Please continue the comments below on executive pay and retraining staff, picking up after their last sentence.

• _Source excerpt_
☆ ☆ ☆ ☆

And finally, the ethical question remains: executives get paid sometimes a hundred million dollars a year because of the "responsibility" they hold. But in the end, they do not hold any responsibility, any accountability - financial penalties for shenanigans get covered by D&O insurance, and the first ones to get sacked for (or having to live with) bad executive decisions are the employees while the executive gets a departure agreement showering them with money.
IMHO, before a company can even fire a single worker for another reason than willful misconduct, the entire C-level executive has to go as well, with immediate stop of pay and benefits.
Back in my PM days, I tried this with a couple old timer SWEs at my company. All except 2 blew it off and when pushed back they tried to play politics via the "old boys club" of buddies in Engineering Leadership (in PM vs Director or VP Eng, the Director or VP Eng always wins).
Retraining only works if the people who need to be retrained want to take the effort to retrain.
In an industry like tech where self-learning is so normalized and to a certain extent expected, the kind of person who needs to be forced to retrain just isn't the kind of person who actually wants to retrain.
Also, ime, age does not correlate to this. Being lazy is a personality defect orthogonal to being a gray beard or someone in your 20s.

☆ ☆ ☆ ☆

• _Dataset_
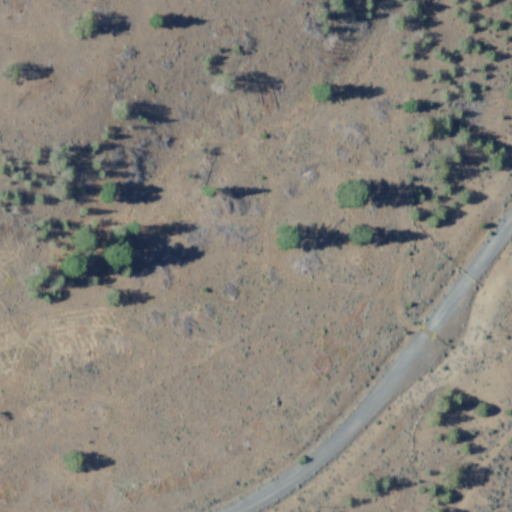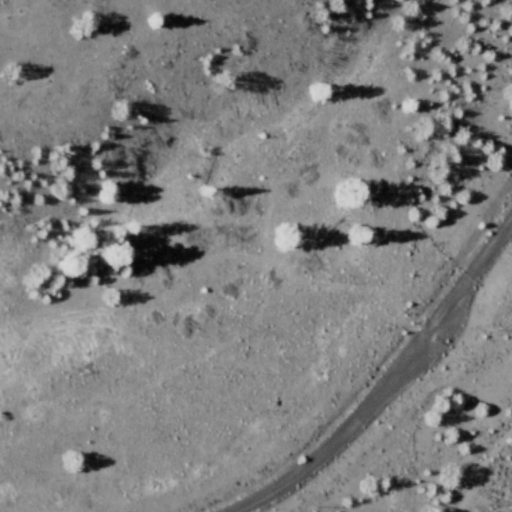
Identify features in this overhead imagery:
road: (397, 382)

☆ ☆ ☆ ☆

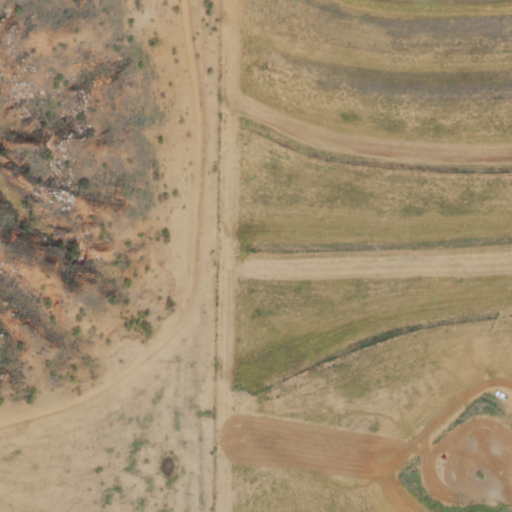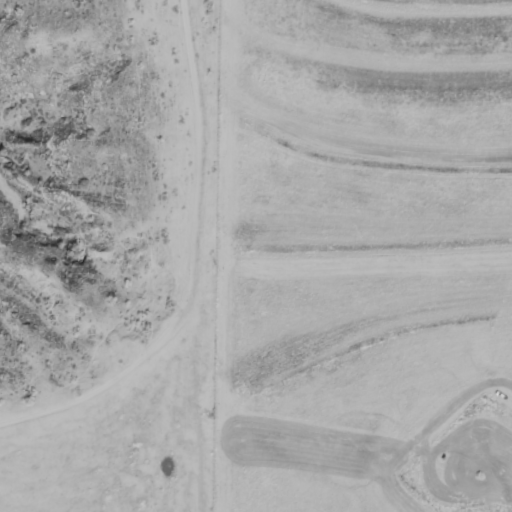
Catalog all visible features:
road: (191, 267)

☆ ☆ ☆ ☆

• _Exercise answer_
> these costs are all too often hidden deep in the balance sheets, which makes just dumping off entire departments while hiring up other departments appear much more financially attractive than it is in reality, all costs considered.
Not really.
The process of hiring a new employee in aggregate costs at most around $10k on top of salary.
The cost of keeping a low effort employee is the salary along with the additional 30-40% paid in benefits, insurance, and taxes of retaining that employee.
As such, it's basically a wash at the individual level.
> executives get paid sometimes a hundred million dollars a year because of the "responsibility" they hold
Most don't though.
The person who ends up deciding to increase hiring is almost always an Engineering Manager or Director (depending on size of company).
VP and above only have visibility on top-line numbers, but the actual business case to hire is made by EMs or Directors.
I think that's actually a two-way street. Companies expect self-learning and -improvement from employees, but where's that 20% time that used to be the norm in IT?
IMHO, the root cause rarely is someone being "set in stone" from the start - it's when the relationship between the individual and the company (or their direct manager) grows cold. In German we call that "Dienst nach Vorschrift". Loyalty is a two way street as well, and most companies aren't loyal to their employees - or they cease to be loyal and supportive towards their employees when the executive suits decide that their bonuses are under threat.
> The process of hiring a new employee in aggregate costs at most around $10k on top of salary.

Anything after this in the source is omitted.